--- WHAT NEEDS TO BE DONE ---
Lines with the string "layout" are to be identified in the listing and copied.

(ENTRIES SUPPLIED)

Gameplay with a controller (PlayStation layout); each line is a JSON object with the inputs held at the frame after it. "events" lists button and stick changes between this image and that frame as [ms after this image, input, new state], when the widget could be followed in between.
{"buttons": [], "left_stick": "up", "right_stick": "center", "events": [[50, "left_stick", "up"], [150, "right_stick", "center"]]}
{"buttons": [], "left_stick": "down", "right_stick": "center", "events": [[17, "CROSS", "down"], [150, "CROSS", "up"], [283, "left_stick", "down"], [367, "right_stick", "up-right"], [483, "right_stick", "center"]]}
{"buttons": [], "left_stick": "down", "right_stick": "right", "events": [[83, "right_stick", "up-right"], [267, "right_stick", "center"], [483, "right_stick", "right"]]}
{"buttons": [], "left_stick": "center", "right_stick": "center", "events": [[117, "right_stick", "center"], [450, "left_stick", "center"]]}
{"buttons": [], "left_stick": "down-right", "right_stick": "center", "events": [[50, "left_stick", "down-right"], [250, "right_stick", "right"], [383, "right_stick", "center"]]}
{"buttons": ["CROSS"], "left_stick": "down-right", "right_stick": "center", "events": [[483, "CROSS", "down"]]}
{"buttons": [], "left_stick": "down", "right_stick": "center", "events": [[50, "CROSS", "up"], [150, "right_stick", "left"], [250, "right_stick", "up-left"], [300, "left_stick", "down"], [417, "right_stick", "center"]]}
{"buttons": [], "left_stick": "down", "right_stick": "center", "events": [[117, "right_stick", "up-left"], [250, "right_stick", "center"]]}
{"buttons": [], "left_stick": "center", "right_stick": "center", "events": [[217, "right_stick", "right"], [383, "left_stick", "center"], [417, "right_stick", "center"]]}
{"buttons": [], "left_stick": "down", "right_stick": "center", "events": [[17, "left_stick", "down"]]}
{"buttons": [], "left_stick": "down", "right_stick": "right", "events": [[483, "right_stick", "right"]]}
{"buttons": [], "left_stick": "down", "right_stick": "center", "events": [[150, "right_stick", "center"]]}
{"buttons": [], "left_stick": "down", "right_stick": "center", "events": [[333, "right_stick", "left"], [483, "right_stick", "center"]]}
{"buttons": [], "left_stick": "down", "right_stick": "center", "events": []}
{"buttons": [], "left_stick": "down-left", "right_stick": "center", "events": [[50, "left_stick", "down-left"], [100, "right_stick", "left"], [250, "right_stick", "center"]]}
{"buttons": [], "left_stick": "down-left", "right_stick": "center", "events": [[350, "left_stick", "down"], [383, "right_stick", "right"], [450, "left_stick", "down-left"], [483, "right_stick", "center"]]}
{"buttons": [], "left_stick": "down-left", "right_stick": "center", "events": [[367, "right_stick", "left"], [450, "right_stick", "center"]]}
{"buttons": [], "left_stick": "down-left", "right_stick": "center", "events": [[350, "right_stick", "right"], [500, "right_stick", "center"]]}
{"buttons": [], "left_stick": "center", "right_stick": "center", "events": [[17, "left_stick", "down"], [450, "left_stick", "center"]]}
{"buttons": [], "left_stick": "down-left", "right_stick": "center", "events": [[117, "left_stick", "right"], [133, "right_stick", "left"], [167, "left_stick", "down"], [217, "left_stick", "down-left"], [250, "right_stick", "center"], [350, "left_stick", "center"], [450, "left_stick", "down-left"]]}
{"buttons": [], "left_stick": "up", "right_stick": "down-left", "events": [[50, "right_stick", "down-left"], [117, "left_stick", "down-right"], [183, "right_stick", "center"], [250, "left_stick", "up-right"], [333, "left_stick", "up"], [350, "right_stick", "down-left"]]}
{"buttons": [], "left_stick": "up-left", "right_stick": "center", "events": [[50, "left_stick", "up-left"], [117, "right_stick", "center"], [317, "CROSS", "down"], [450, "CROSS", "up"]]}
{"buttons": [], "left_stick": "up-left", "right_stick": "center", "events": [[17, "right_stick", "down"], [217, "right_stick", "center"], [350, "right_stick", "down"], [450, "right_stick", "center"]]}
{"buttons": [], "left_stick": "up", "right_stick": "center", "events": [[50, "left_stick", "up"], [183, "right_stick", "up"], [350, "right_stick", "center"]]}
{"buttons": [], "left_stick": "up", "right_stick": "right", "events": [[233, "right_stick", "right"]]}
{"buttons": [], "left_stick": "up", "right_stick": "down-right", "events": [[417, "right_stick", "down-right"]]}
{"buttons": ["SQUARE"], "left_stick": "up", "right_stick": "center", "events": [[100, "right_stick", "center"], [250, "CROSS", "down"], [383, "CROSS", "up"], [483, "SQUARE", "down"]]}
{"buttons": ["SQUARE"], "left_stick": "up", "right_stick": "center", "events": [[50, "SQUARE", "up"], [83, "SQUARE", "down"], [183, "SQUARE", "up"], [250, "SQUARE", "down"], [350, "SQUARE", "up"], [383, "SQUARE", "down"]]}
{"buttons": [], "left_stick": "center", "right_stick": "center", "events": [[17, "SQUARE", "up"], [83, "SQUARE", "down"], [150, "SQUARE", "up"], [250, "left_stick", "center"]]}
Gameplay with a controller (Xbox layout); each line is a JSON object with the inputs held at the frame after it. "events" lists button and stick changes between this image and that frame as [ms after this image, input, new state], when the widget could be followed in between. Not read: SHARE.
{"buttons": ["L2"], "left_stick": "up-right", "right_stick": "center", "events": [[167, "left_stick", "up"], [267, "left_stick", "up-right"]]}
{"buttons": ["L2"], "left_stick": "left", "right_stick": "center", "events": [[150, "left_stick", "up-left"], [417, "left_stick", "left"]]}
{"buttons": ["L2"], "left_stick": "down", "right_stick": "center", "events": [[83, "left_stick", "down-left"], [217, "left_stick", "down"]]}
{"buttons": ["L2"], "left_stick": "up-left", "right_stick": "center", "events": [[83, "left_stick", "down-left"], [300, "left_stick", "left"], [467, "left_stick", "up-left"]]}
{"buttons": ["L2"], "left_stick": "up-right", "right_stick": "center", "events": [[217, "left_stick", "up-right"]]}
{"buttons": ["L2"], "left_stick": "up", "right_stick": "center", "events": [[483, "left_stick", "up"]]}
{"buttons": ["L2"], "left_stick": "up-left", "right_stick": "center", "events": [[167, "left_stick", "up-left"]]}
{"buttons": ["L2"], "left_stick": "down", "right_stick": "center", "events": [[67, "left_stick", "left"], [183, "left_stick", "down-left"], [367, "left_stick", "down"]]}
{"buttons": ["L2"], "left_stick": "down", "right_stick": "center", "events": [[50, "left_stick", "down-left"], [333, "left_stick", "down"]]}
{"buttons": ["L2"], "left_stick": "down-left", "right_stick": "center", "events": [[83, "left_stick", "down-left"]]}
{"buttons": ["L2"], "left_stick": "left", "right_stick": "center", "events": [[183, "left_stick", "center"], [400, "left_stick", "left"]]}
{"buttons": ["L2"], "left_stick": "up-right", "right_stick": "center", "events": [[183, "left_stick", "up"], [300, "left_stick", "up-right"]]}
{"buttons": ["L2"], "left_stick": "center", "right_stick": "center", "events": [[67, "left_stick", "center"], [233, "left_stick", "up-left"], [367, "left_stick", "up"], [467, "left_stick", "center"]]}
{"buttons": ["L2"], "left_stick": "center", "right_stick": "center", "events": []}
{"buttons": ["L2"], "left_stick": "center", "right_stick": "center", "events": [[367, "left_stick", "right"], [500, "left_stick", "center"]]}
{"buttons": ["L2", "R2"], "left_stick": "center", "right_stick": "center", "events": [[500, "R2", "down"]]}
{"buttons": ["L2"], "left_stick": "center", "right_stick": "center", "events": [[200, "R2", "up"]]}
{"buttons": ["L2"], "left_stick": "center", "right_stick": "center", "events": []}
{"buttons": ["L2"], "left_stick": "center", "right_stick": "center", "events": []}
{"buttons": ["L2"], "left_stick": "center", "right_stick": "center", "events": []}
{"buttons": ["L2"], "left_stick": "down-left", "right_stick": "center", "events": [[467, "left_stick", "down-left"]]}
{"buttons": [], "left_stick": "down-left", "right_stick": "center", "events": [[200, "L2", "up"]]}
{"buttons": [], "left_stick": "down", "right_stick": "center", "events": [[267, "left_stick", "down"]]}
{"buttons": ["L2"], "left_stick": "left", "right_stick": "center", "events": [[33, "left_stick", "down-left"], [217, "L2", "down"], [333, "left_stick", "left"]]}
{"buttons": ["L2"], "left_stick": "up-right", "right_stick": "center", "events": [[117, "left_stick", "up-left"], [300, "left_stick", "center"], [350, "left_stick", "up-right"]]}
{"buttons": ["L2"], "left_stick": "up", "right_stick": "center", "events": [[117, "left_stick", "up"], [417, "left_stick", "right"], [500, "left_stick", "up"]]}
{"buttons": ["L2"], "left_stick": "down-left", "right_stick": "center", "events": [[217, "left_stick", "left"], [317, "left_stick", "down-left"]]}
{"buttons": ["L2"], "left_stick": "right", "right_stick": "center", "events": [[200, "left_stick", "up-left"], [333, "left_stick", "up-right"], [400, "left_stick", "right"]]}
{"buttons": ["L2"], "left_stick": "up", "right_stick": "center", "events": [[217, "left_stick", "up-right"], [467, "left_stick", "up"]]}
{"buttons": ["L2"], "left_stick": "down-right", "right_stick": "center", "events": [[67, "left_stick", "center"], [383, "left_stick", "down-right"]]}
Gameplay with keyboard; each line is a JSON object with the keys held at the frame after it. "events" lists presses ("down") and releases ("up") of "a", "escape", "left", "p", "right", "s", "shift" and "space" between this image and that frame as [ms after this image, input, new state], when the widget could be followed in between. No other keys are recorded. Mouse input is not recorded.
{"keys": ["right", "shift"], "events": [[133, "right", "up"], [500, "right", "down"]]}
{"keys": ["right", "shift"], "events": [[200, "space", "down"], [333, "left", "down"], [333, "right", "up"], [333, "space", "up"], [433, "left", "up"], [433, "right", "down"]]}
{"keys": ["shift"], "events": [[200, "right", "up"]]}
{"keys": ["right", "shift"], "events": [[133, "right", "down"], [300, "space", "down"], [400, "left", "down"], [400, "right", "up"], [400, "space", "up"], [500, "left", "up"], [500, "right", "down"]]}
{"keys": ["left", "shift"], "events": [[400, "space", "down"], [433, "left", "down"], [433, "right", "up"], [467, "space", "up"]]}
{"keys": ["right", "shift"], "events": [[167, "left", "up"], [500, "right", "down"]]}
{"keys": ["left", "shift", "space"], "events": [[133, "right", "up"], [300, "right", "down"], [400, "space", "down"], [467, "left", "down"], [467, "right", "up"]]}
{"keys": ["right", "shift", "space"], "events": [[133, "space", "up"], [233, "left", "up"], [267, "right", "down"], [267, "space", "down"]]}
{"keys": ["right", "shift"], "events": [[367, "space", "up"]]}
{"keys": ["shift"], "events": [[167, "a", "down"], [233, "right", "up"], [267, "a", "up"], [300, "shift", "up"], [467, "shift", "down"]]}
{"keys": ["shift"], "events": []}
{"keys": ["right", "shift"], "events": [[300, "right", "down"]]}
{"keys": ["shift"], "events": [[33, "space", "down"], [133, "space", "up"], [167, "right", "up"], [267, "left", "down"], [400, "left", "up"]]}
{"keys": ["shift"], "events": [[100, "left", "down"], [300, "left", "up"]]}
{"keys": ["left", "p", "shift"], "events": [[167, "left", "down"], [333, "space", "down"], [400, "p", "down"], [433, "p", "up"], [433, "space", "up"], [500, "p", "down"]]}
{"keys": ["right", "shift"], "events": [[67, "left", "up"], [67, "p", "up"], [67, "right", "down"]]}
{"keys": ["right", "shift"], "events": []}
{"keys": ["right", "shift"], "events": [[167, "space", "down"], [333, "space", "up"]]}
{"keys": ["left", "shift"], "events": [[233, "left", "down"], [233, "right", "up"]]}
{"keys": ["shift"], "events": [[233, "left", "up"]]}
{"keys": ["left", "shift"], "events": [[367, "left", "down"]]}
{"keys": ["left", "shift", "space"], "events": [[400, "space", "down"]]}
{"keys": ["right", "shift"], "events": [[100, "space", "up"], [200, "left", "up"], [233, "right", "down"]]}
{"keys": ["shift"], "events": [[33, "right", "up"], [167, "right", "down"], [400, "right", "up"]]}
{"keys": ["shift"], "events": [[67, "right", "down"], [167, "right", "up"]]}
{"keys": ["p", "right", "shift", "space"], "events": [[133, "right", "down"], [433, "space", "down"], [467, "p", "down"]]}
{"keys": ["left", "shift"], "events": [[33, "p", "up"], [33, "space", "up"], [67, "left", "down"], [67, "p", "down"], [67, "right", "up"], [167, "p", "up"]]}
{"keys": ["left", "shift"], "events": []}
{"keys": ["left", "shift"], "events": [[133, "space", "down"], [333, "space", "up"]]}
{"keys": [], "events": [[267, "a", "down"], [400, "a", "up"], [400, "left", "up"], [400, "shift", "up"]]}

(End ENTRIES SUPPLIED)

--- WRITTEN RESPONSE ---
Gameplay with a controller (PlayStation layout); each line is a JSON object with the inputs held at the frame after it. "events" lists button and stick changes between this image and that frame as [ms after this image, input, new state], when the widget could be followed in between.
Gameplay with a controller (Xbox layout); each line is a JSON object with the inputs held at the frame after it. "events" lists button and stick changes between this image and that frame as [ms after this image, input, new state], when the widget could be followed in between. Not read: SHARE.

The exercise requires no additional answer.